Oito novos diplomas do PCP com soluções para combater o aumento dos custos de vida e a especulação
O PCP entregou no Parlamento oito diplomas relacionados com a energia e combustíveis e a produção agro-alimentar. Travar o aumento do custo de vida é o grande objectivo de todos eles, conjugando para o efeito medidas fiscais com medidas anti-especulativas e de reforço da produção nacional.
As medidas do Governo ficam muito aquém do necessário
Lusa
Dos projectos de lei constam diversas e importantes propostas orientadas para contrariar linhas de tendência negativas que se têm vindo a acentuar, agravando ainda mais as dificuldades sentidas no quotidiano dos trabalhadores e do povo. Eliminar a especulação na formação de preços nos combustíveis, reduzir a fiscalidade que recai sobre estes, baixar o IVA da energia eléctrica e do gás, melhorar o funcionamento da cadeia agro-alimentar constituem algumas das medidas avançadas nas iniciativas legislativas agora formalizadas.
Como salientou no dia 31, em conferência de imprensa, a presidente do Grupo Parlamentar do PCP, as medidas que constam dos diplomas «visam responder aos problemas com soluções concretas, seja através do alívio fiscal, seja da regulação dos preços, defendendo as populações e as MPME ao invés de, com a porta aberta à especulação, subsidiar os lucros dos grupos económicos».

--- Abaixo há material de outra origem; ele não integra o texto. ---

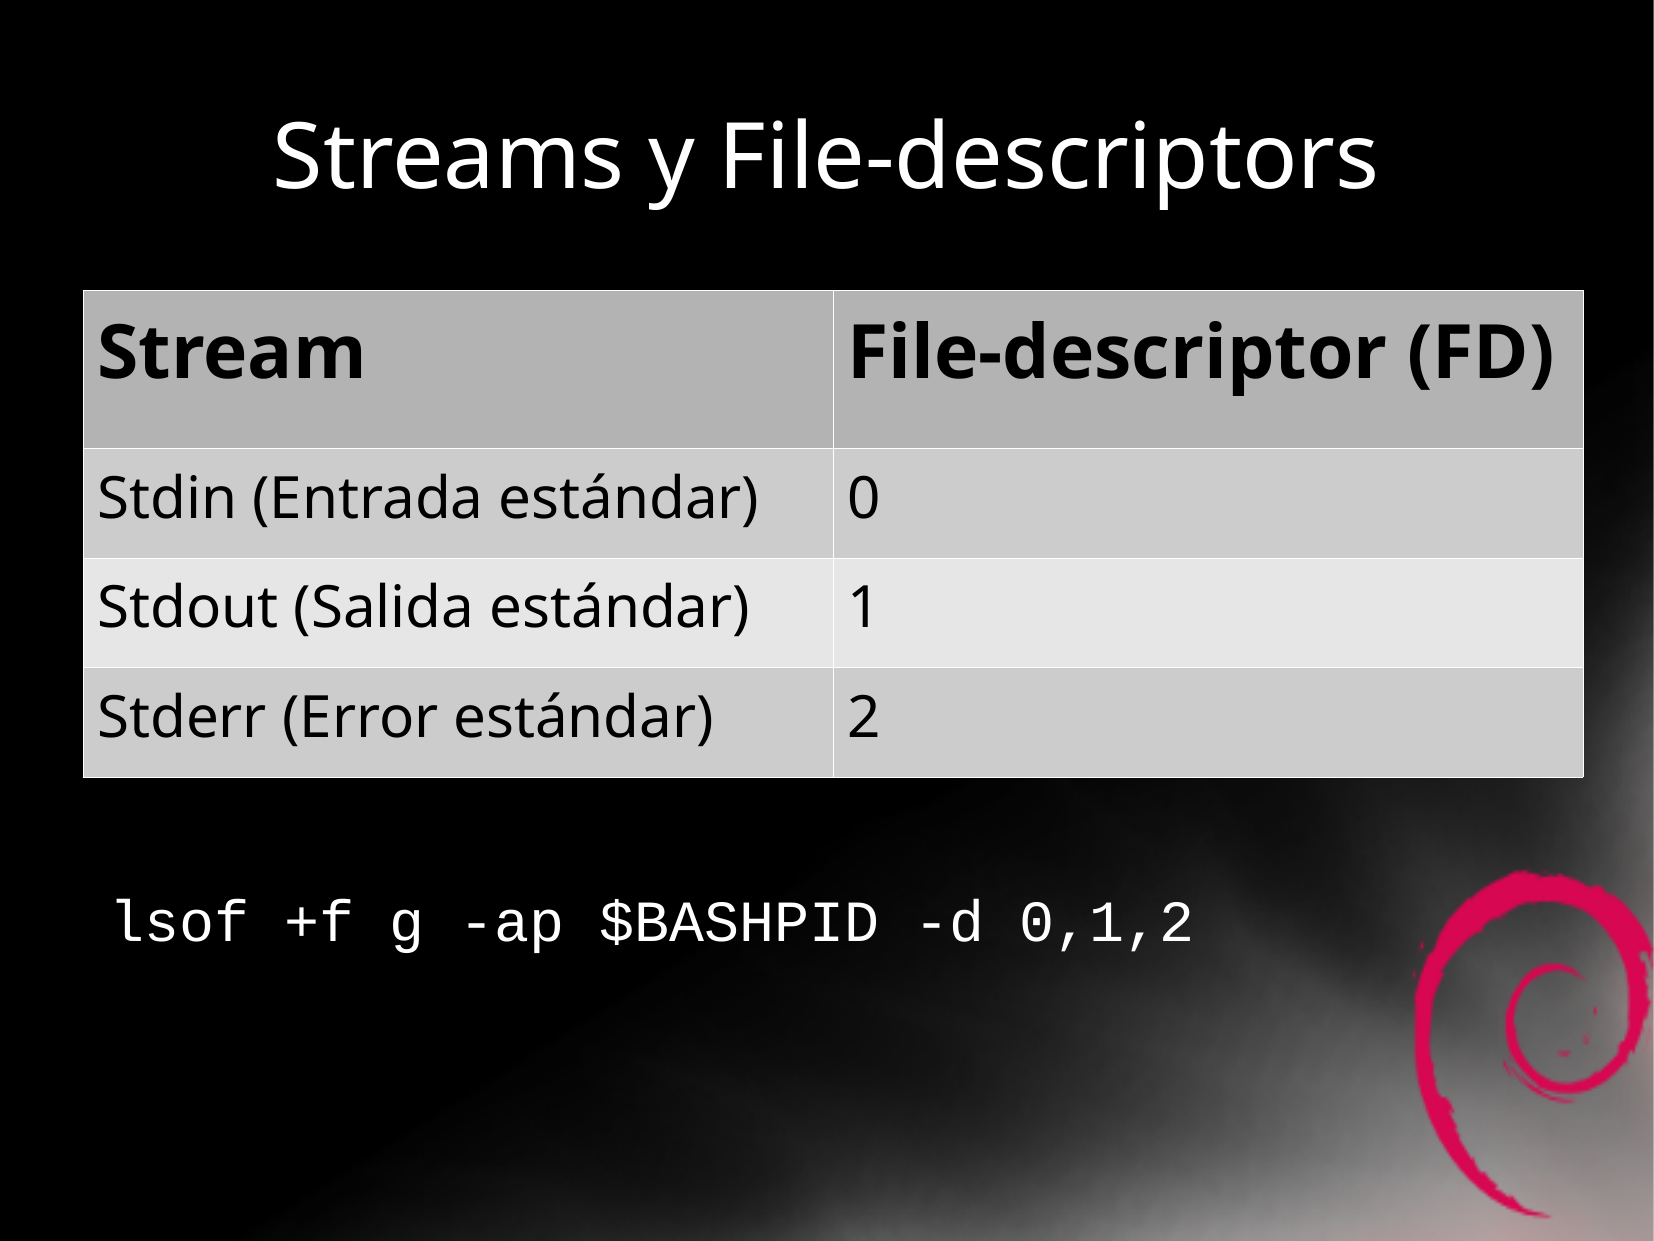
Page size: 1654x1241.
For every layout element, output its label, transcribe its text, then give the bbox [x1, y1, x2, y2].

Por outras palavras, «a conjugação de medidas fiscais com medidas anti-especulativas e de reforço da produção nacional são a resposta urgente que o país precisa», afirmou Paula Santos, convicta de que estas são as medidas certas para «combater de forma efectiva a actual escalada de aumento do custo de vida e de custos de produção, que tanto prejudica o povo português e os nossos sectores produtivos».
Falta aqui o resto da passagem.